Mackenzie Griffith is an American writer seeking stories and thrills around the world, fuelled by several forms of caffeine and a penchant for mischief. She accepts adrenaline-inducing dares on her blog MADMAC, and is always looking for a dance partner.
“You must be Mackenzie!”
The man who shouted my name was still too far down the docks for me to see him clearly. The first thing I saw was his big, easy smile, white against his brown skin. He was tall and athletic, a regular Adonis, and introduced himself as Kent. His partner, Dane, introduced himself next. If Kent was Batman, Dane was Robin.
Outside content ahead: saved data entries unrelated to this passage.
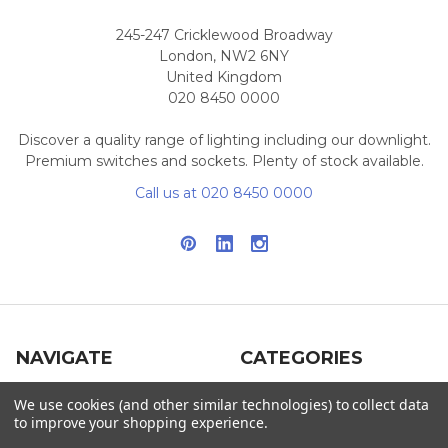
245-247 Cricklewood Broadway
London, NW2 6NY
United Kingdom
020 8450 0000
Discover a quality range of lighting including our downlight.
Premium switches and sockets. Plenty of stock available.
Call us at 020 8450 0000
NAVIGATE
CATEGORIES
Info
Interior Lighting
We use cookies (and other similar technologies) to collect data
to improve your shopping experience.
Blog
Exterior Lighting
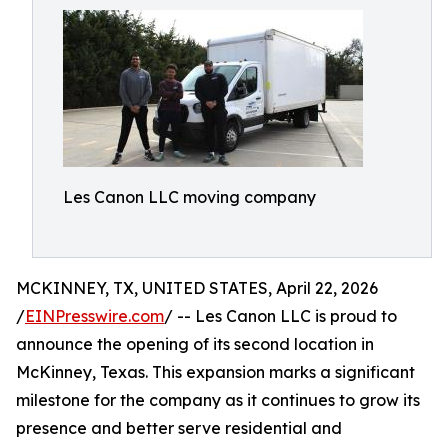
Les Canon LLC moving company
MCKINNEY, TX, UNITED STATES, April 22, 2026
/
EINPresswire.com
/ -- Les Canon LLC is proud to
announce the opening of its second location in
McKinney, Texas. This expansion marks a significant
milestone for the company as it continues to grow its
presence and better serve residential and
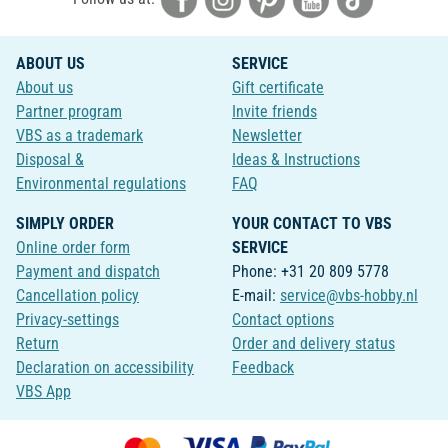
ABOUT US
SERVICE
About us
Gift certificate
Partner program
Invite friends
VBS as a trademark
Newsletter
Disposal &
Ideas & Instructions
Environmental regulations
FAQ
SIMPLY ORDER
YOUR CONTACT TO VBS
Online order form
SERVICE
Payment and dispatch
Phone: +31 20 809 5778
Cancellation policy
E-mail:
service@vbs-hobby.nl
Privacy-settings
Contact options
Return
Order and delivery status
Declaration on accessibility
Feedback
VBS App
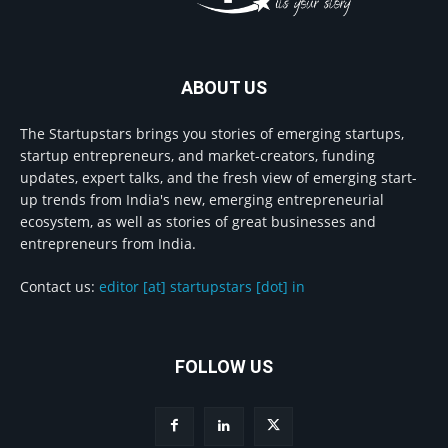
ABOUT US
The Startupstars brings you stories of emerging startups,
startup entrepreneurs, and market-creators, funding
updates, expert talks, and the fresh view of emerging start-
up trends from India's new, emerging entrepreneurial
ecosystem, as well as stories of great businesses and
entrepreneurs from India.
Contact us:
editor [at] startupstars [dot] in
FOLLOW US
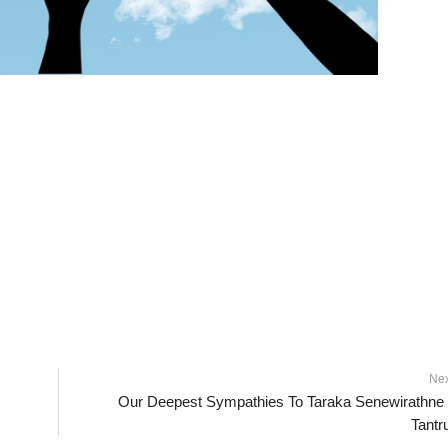
Ne
Our Deepest Sympathies To Taraka Senewirathne
Tant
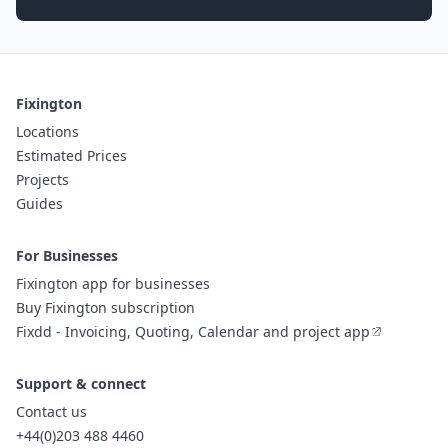
Fixington
Locations
Estimated Prices
Projects
Guides
For Businesses
Fixington app for businesses
Buy Fixington subscription
Fixdd - Invoicing, Quoting, Calendar and project app
Support & connect
Contact us
+44(0)203 488 4460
Smaller and scruffier, with a beard and chipper attitude, he gave an impression of the capable sidekick.
These two were to be our guides as our group kayaked through Melbourne at sunset.
The dynamic duo helped the six of us into our tandem kayaks, and we paddled around the harbour to get a feel for the teamwork involved with coordinating and steering a two-person sea vessel. We were an intimate group consisting of a Vietnamese family with two kids, a fellow travel writer, and myself.
Kent and Dane guided us up to the docks outside a restaurant, where we moored our vessels but remained in them as we were served fish and chips dockside. We floated in contented silence as we noshed and watched the sun get lower, the sky a flushed pink. The aquatic smells from the harbour algae and lapping waves against my boat made my meal taste even more authentic.
We finished just as the sky was turning a burning orange, and started to paddle out towards the sea and the lighted bridge in front of us. We were all very quiet to not disturb the silence of the water. The Melbourne Star Observation Wheel was lit up and turning slowly in the distance. The sounds of people faded as we glided farther out.
Soon we took a hard left into the mouth of the Yarra River, leading us straight into the heart of Melbourne. The sun had set and left the water inky, reflecting the city lights that were emerging on the banks of either side of us.
The further into the city we paddled, the livelier the banks became, showing us vignettes of parties and gatherings, everyone in fancy Derby attire from earlier that day. Some people noticed us gliding silently past them in the darkness and waved or yelled drunkenly in our direction.
All of it came to us in echoes of a distant dreamscape. We weren’t a part of that world, we were just observers, weightless and silent.
Kent and Dane told us to stop paddling and hold our spot in the middle of the river — they had a surprise for us. We all faced the shore, looking at massive stone columns lining the bank. Suddenly, one of the columns shot fire into the air. Then another column, and another. Soon they were spouting fire in a choreographed dance, halting any onlookers and earning various oohs and ahhs.
When our finale was finished, Dane had a pyromaniac’s gleam in his eye, and Kent calmly guided us further downstream to the shoreline. Everything was different on land: hard, loud, bright.
I hugged Batman and Robin goodbye and thanked them for sharing their subdued world with me.